Don't you hate getting upstaged?
For some time I've had a recurring notion to mention the oddity that is The Peasant's Clever Daughter and I only get around to it after running across some stinkin' webcartoonist who's illustrated the damn thing.
Now, a story about a female outwitting males is relatively rare in folklore and remarkable for that in itself. Generally, positive female characters were only rewarded for socially correct behavior, not personal aptitudes. However, what truly makes this tale stand out is its outlook, its focus. Progressive? Humanistic? Hard to tell. Though at home in the grim (pun intended) realities of monarchic societies - extracting information by torture and an assumption of the mental inferiority of peasants* - it treats its main subject, gender relations in a charmingly straightforward manner. The prince is not fulfilling a prophecy or deliberately marrying beneath his station but only seeking a mate whose company he would personally enjoy, and for, of all qualities, intellect! Also, the girl is not proving the superiority of women, not engaging in the usual gender war. Cleverness is her nature, not necesssarily because or despite this nature being female.
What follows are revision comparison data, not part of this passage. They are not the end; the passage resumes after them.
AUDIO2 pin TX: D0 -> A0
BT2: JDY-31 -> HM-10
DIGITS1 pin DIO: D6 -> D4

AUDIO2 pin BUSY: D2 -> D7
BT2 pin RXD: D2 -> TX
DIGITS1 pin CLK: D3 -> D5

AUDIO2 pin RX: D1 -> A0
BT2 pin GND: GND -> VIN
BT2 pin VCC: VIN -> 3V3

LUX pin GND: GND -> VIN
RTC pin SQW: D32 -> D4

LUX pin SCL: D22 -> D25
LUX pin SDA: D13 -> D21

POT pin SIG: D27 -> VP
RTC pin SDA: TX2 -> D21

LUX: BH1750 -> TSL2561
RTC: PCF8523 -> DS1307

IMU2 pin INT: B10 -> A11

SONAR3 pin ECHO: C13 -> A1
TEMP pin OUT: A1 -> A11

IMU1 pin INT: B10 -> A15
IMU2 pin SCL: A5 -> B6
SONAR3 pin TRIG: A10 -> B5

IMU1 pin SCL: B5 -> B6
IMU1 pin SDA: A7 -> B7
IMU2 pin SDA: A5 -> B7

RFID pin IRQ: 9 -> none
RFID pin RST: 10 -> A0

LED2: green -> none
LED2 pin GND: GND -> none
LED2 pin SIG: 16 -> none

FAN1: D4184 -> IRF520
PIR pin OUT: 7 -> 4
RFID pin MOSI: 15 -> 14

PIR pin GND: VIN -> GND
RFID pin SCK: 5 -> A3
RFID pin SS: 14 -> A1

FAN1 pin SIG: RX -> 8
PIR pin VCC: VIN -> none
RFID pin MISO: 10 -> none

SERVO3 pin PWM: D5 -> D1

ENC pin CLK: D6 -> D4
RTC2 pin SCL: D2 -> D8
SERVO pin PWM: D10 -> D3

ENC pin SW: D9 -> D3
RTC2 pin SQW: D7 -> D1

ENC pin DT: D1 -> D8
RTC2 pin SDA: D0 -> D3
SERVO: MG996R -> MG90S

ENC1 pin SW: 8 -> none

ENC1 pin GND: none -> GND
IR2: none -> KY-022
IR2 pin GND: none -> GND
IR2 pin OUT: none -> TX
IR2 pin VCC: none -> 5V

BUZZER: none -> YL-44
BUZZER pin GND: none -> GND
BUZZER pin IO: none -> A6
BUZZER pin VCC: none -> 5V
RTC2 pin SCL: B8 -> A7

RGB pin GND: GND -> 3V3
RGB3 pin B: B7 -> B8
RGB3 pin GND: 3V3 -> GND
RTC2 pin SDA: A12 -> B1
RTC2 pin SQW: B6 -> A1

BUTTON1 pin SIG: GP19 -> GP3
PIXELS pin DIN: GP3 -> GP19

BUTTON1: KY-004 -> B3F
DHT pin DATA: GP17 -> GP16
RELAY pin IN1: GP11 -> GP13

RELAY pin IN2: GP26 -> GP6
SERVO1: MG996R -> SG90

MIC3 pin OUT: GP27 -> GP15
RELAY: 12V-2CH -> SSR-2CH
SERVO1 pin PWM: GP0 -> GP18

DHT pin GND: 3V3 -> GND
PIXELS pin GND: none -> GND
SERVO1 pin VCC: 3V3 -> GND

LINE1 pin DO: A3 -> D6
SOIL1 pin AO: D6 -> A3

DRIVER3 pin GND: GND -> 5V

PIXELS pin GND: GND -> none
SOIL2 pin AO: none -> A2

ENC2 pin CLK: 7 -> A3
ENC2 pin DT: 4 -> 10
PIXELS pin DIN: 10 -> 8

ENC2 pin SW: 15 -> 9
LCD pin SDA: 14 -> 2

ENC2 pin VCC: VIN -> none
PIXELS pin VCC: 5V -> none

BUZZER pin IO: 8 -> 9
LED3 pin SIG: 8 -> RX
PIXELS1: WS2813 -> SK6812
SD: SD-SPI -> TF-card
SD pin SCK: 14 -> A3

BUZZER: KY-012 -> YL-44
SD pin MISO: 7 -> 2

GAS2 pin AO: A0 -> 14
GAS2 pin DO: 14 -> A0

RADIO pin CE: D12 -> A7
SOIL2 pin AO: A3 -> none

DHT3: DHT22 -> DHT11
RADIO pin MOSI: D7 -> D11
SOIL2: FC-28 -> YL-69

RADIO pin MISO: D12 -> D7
It reminds me of something I realized a few years ago. Some cable channel or another was showing a rerun of the Alien movies and billed Ripley (Sigourney Weaver's character) as the first female action hero. Amusing avoidance of the word "heroin(e)" aside, it made me realize they were wrong. Ripley is the only major action-movie heroine I can think of.
Yes, I'm serious. How many female protagonists are there whose sexuality is never played up? The few female action-flick leads are almost always prancing around in leotards with full immaculate make-up in every scene. Those who aren't are mothers trying to protect their children, or angry ex-girlfriends getting revenge on past lovers, abusive daddies, etc. There are plenty of movies written specifically to exploit the novelty of a female lead. Ripley is unique precisely because the role is so knife-edge gender-neutral. She is a person in a bad situation, winning against the odds. Neither the character nor most scenes featuring her would have changed in any major way if rewritten as male.
As long as gender is an issue, there is no equality, no equal treatment. When equality becomes a non-issue, an irrelevant question, an unspoken assumption, only then will it have been reached. We cannot be said to live a truth until we no longer feel the need to proclaim it, until we can take it for granted.
* I am painfully aware of the irony. It's still good to be the king, or any of his courtiers.
P.S. Would Salt also qualify? And isn't it hilarious that it came from the same guy who vomited Ultraviolet? I'm trying to stick to popular figures, Hollywood products or equivalents. I didn't pay much attention to the chicks in the various "Crouching Marketing, Hidden Budget" imports popular last decade, but one or two of them might come close, ironically given China's perpetual stance of "what human rights?" by dint of lack of plot if nothing else.